Karzai described as "a sensitive issue" the presence of Karl Eikenberry, US ambassador to Afghanistan, earlier this month at a press conference at which former foreign minister and presidential candidate Abdullah Abdullah announced his platform of decentralising the government.
The election is an internal affair and foreigners should not interfere in it "especially where change of the government system is being discussed," Karzai told reporters in the presidential palace.
Abdullah has suggested that should he be elected, he would introduce a federal system of government under which local governors would have greater authority.
Earlier, Karzai's spokesman Humayoon Hamidzada criticised the US ambassador for meeting rival candidates, calling this "direct interference".

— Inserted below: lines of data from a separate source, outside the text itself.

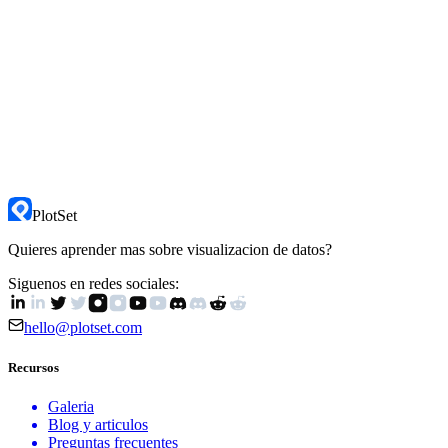
PlotSet
Quieres aprender mas sobre visualizacion de datos?
Siguenos en redes sociales:
hello@plotset.com
Recursos
Galeria
Blog y articulos
Preguntas frecuentes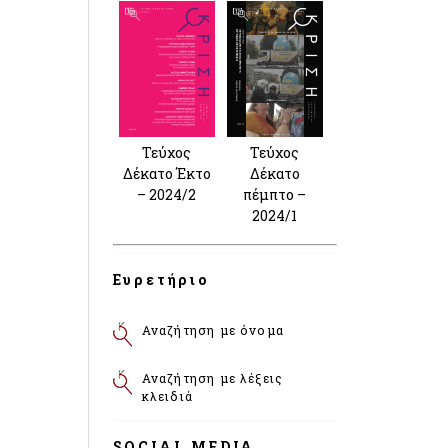
Τεύχος
Τεύχος
Δέκατο Έκτο
Δέκατο
– 2024/2
πέμπτο –
2024/1
Ευρετήριο
Αναζήτηση με όνομα
Αναζήτηση με λέξεις
κλειδιά
SOCIAL MEDIA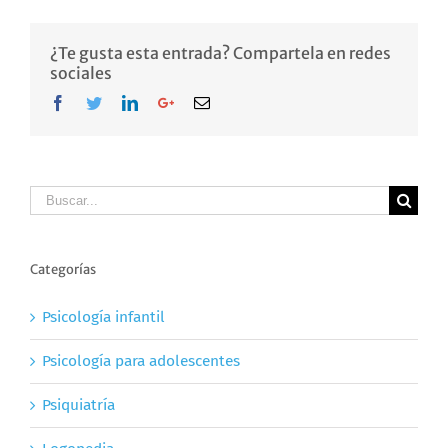
¿Te gusta esta entrada? Compartela en redes
sociales
Facebook
Twitter
LinkedIn
Google+
Email
Buscar
Categorías
Psicología infantil
Psicología para adolescentes
Psiquiatría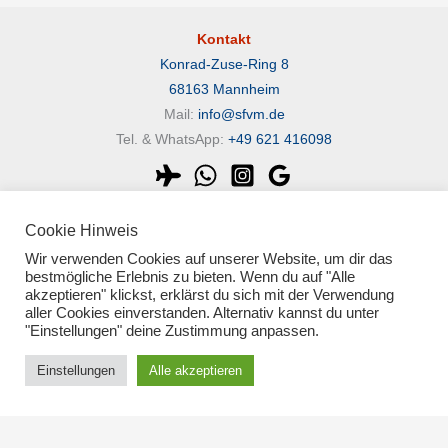
Kontakt
Konrad-Zuse-Ring 8
68163 Mannheim
Mail:
info@sfvm.de
Tel. & WhatsApp:
+49 621 416098
Kontaktiere uns
Cookie Hinweis
Rechtliches
Wir verwenden Cookies auf unserer Website, um dir das
Impressum
bestmögliche Erlebnis zu bieten. Wenn du auf "Alle
akzeptieren" klickst, erklärst du sich mit der Verwendung
Datenschutzerklärung
aller Cookies einverstanden. Alternativ kannst du unter
"Einstellungen" deine Zustimmung anpassen.
Einstellungen
Alle akzeptieren
Copyright © 2026 Segelflugverein Mannheim e.V.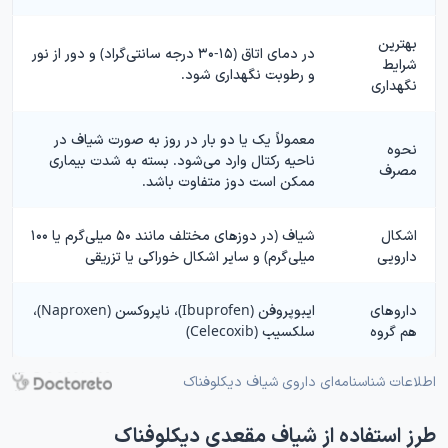
بهترین
در دمای اتاق (۱۵-۳۰ درجه سانتی‌گراد) و دور از نور
شرایط
و رطوبت نگهداری شود.
نگهداری
معمولاً یک یا دو بار در روز به صورت شیاف در
نحوه
ناحیه رکتال وارد می‌شود. بسته به شدت بیماری
مصرف
ممکن است دوز متفاوت باشد.
اشکال
شیاف (در دوزهای مختلف مانند ۵۰ میلی‌گرم یا ۱۰۰
دارویی
میلی‌گرم) و سایر اشکال خوراکی یا تزریقی
داروهای
ایبوپروفن (Ibuprofen)، ناپروکسن (Naproxen)،
هم گروه
سلکسیب (Celecoxib)
اطلاعات شناسنامه‌ای داروی شیاف دیکلوفناک
طرز استفاده از شیاف مقعدی دیکلوفناک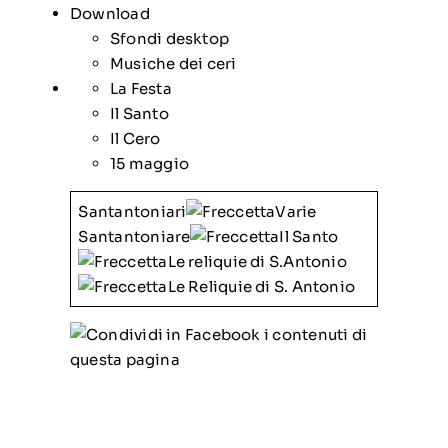
Download
Sfondi desktop
Musiche dei ceri
La Festa
Il Santo
Il Cero
15 maggio
Santantoniari
Varie
Santantoniare
Il Santo
Le reliquie di S.Antonio
Le Reliquie di S. Antonio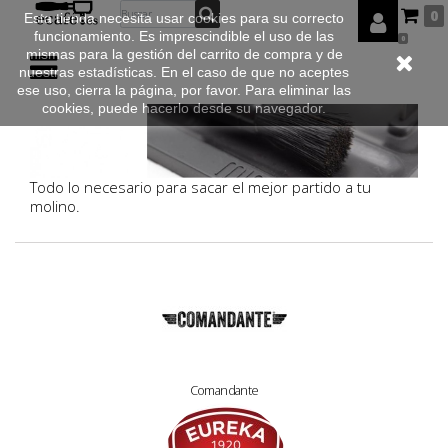
0
Esta tienda necesita usar cookies para su correcto
funcionamiento. Es imprescindible el uso de las
0
mismas para la gestión del carrito de compra y de
nuestras estadísticas. En el caso de que no aceptes
ese uso, cierra la página, por favor. Para eliminar las
cookies, puede hacerlo desde su navegador.
Todo lo necesario para sacar el mejor partido a tu
molino.
Comandante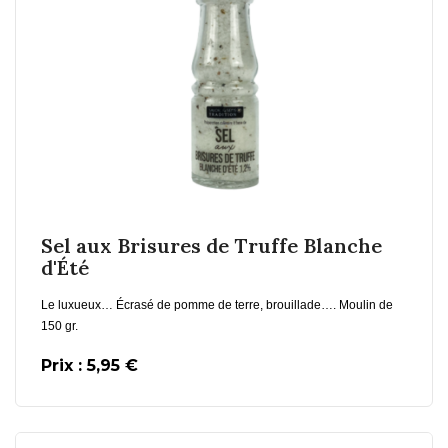
En savoir plus
Sel aux Brisures de Truffe Blanche
d'Été
Le luxueux…
Écrasé de pomme de terre, brouillade…. Moulin de
150 gr.
Prix : 5,95 €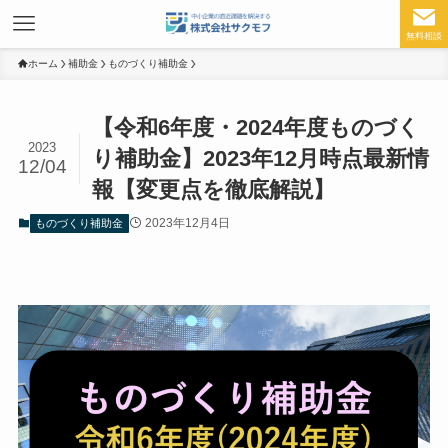
無料相談
ホーム
補助金
ものづくり補助金
【令和6年度・2024年度ものづく
2023
り補助金】2023年12月時点最新情
12/04
報【変更点を徹底解説】
2023年12月4日
ものづくり補助金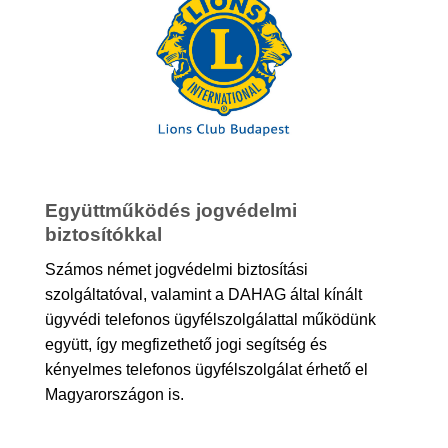
Együttműködés jogvédelmi
biztosítókkal
Számos német jogvédelmi biztosítási
szolgáltatóval, valamint a DAHAG által kínált
ügyvédi telefonos ügyfélszolgálattal működünk
együtt, így megfizethető jogi segítség és
kényelmes telefonos ügyfélszolgálat érhető el
Magyarországon is.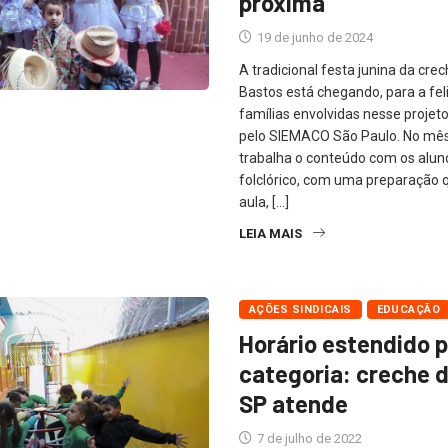
próxima
19 de junho de 2024
A tradicional festa junina da cre
Bastos está chegando, para a fel
famílias envolvidas nesse projet
pelo SIEMACO São Paulo. No mês
trabalha o conteúdo com os alun
folclórico, com uma preparação 
aula, […]
LEIA MAIS
AÇÕES SINDICAIS
EDUCAÇÃO
Horário estendido p
categoria: creche 
SP atende
7 de julho de 2022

Karzai, however, said he did not object to candidates meeting foreign diplomats as long as they did not discuss or announce their platforms at such meetings.
Karzai is standing for a second term in the Aug 20 elections, the second-ever presidential ballot in the history of Afghanistan.
Karzai also called on the Islamist extremist Taliban to take part in the elections and vote for their favourite candidate.
The incumbent president told reporters that he called on "our Taliban brothers and all other Afghans who are not in Afghanistan for various reasons and are standing in opposition ... to renounce violence not only on the election day but forever".
"It is also my request that they should come to their land ... register and take part in the elections," he said.
The former ruling Taliban have stepped up attacks ahead of the elections and vowed to disrupt the election, calling it "a deceptive game for legalising the occupation".